Ben presto, però, la diversità comportamentale finisce per sedurre tutti, in particolar modo il giovanissimo figlio del docente, complicando ma anche arricchendo la sua ricerca dell’identità sociale e culturale e, in modo sconvolgente e inaspettato, quella sessuale. La sua passione amorosa, dopo reciproche incomprensioni, dispetti e complicità nascoste, viene ricambiata da Oliver e i due protagonisti vivono un’appassionata storia d’amore.

L’estate meteorologica finisce e termina anche quella del sentimento non socialmente accettabile, forse nemmeno per gli stessi protagonisti. Di sicuro per Oliver, che torna in America e, rintracciato qualche tempo dopo da Elio, sofferente per la separazione, riferisce al giovane ex amante che è fidanzato con una donna e sta per sposarsi.

La “mano” del vecchio Ivory si sente, soprattutto nella capacità di raccontare il non detto delle relazioni umane, senza nulla togliere agli altri sceneggiatori.
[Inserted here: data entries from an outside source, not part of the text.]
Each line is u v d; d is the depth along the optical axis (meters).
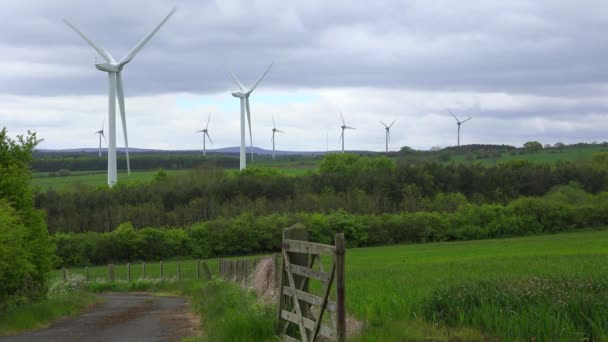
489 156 178.50
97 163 166.50
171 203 103.00
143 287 45.97
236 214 97.31
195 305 22.25
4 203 22.20
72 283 35.03
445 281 20.14
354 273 30.89
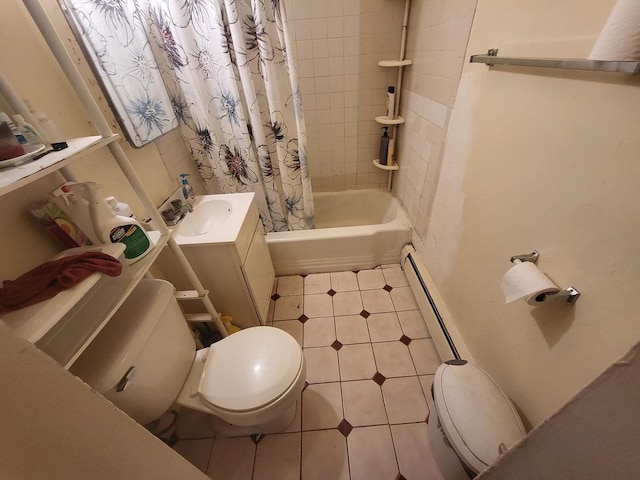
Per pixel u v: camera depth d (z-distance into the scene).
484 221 1.05
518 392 0.90
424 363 1.43
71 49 0.92
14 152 0.57
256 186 1.86
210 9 1.30
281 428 1.20
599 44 0.49
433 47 1.42
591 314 0.62
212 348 1.10
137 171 1.24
La regia di Guadagnino ci sorprende, invece, per il rigore estetico, che in parte è mancato nelle sue pur notevoli opere precedenti – Io sono l’amore e A Bigger Splash – che compongono assieme a quest’ultima prova, per sua stessa dichiarazione, una “trilogia del desiderio”.

È proprio tra logos e pathos, in effetti, che facciamo esperienza del mondo, tra la ragione del dettato sociale e il sentimento che è vita quasi sempre repressa. Durante la nostra esistenza, dovremmo tener conto, come diceva il filosofo Blaise Pascal, che il cuore ha le sue ragioni che la ragione non conosce.
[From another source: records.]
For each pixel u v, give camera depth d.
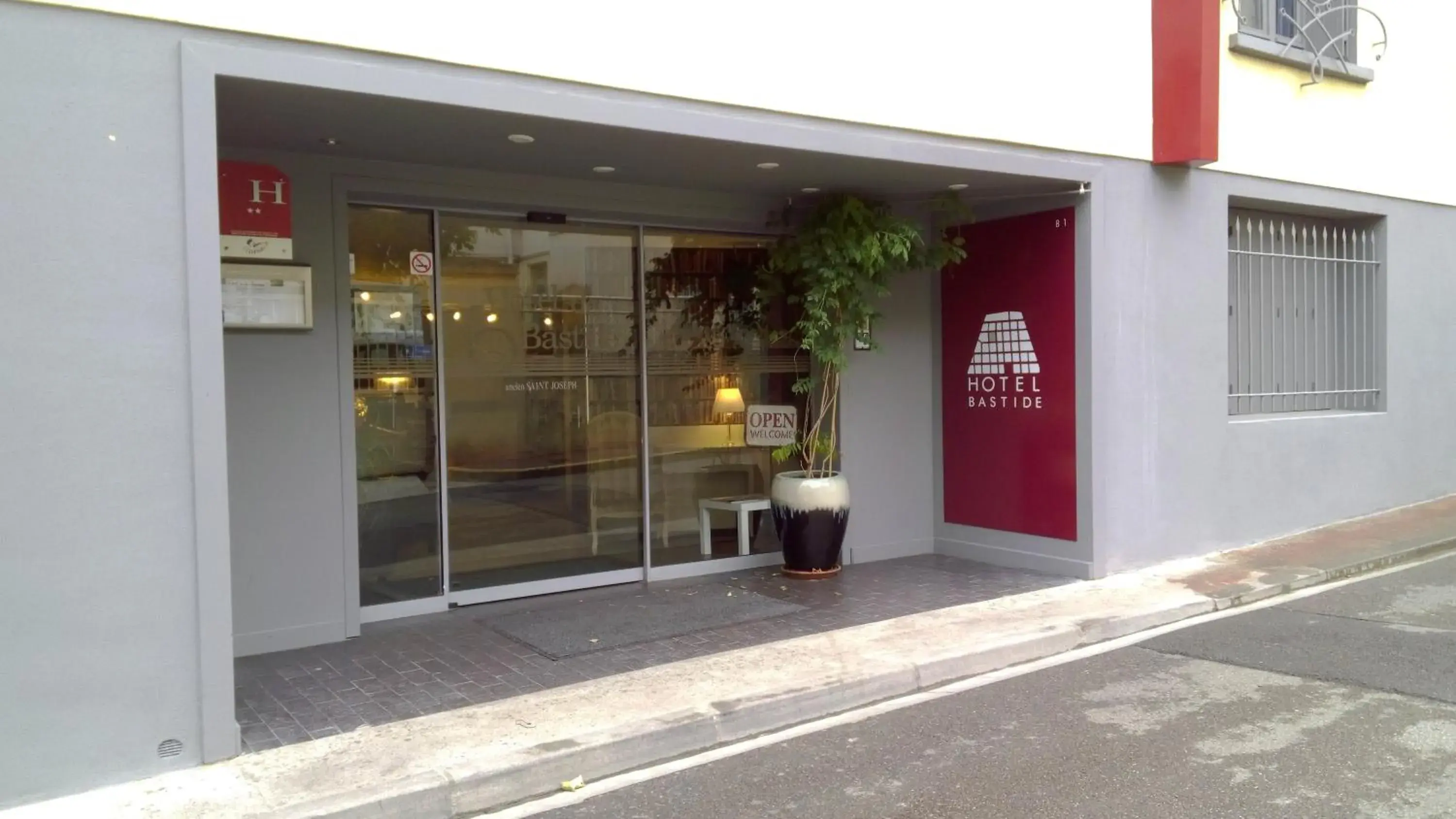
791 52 6.64
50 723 4.36
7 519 4.27
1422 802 4.27
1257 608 7.77
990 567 8.91
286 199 6.41
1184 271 9.05
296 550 6.54
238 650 6.35
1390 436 11.23
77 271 4.39
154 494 4.56
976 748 5.04
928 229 9.28
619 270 8.16
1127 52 8.55
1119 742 5.06
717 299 8.68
Quando ci capita di incontrare qualcuno diverso da noi, che esprime uno stile di vita alternativo rispetto a quello che ci hanno trasmesso e che abbiamo interiorizzato, convinti di averlo scelto, allora può esplodere qualcos’altro che è sempre dentro il nostro io, ma non riesce a realizzarsi attraverso le rigide regole del comportamento sociale. Può accadere, infine, di vederlo rappresentato dal corpo e riflesso nel desiderio di un’altra persona e nel suono del nostro nome di cui le facciamo dono per esprimerle il nostro sentimento.